Job item: Output the following data verbatim, starting with the line that contains "entry: median 4600, box" and continuing through the line that contains "Reading left to right, what", with both of those lines included.

Supplied data:
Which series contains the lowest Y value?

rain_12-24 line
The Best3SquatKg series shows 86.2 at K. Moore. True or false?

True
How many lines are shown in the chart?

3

--

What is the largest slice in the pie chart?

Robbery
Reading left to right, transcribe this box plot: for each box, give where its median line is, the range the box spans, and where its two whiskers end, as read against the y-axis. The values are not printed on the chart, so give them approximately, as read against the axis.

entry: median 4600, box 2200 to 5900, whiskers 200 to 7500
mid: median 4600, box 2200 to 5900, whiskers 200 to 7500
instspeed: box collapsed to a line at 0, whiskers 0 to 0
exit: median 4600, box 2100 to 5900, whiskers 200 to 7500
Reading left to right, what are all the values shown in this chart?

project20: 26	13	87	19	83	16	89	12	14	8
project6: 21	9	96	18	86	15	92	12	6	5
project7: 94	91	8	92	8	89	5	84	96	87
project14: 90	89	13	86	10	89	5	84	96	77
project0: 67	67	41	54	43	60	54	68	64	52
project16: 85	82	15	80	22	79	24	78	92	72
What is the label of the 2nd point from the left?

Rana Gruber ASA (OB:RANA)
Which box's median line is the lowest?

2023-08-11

Output:
entry: median 4600, box 2200 to 5900, whiskers 200 to 7500
mid: median 4600, box 2200 to 5900, whiskers 200 to 7500
instspeed: box collapsed to a line at 0, whiskers 0 to 0
exit: median 4600, box 2100 to 5900, whiskers 200 to 7500
Reading left to right, what are all the values shown in this chart?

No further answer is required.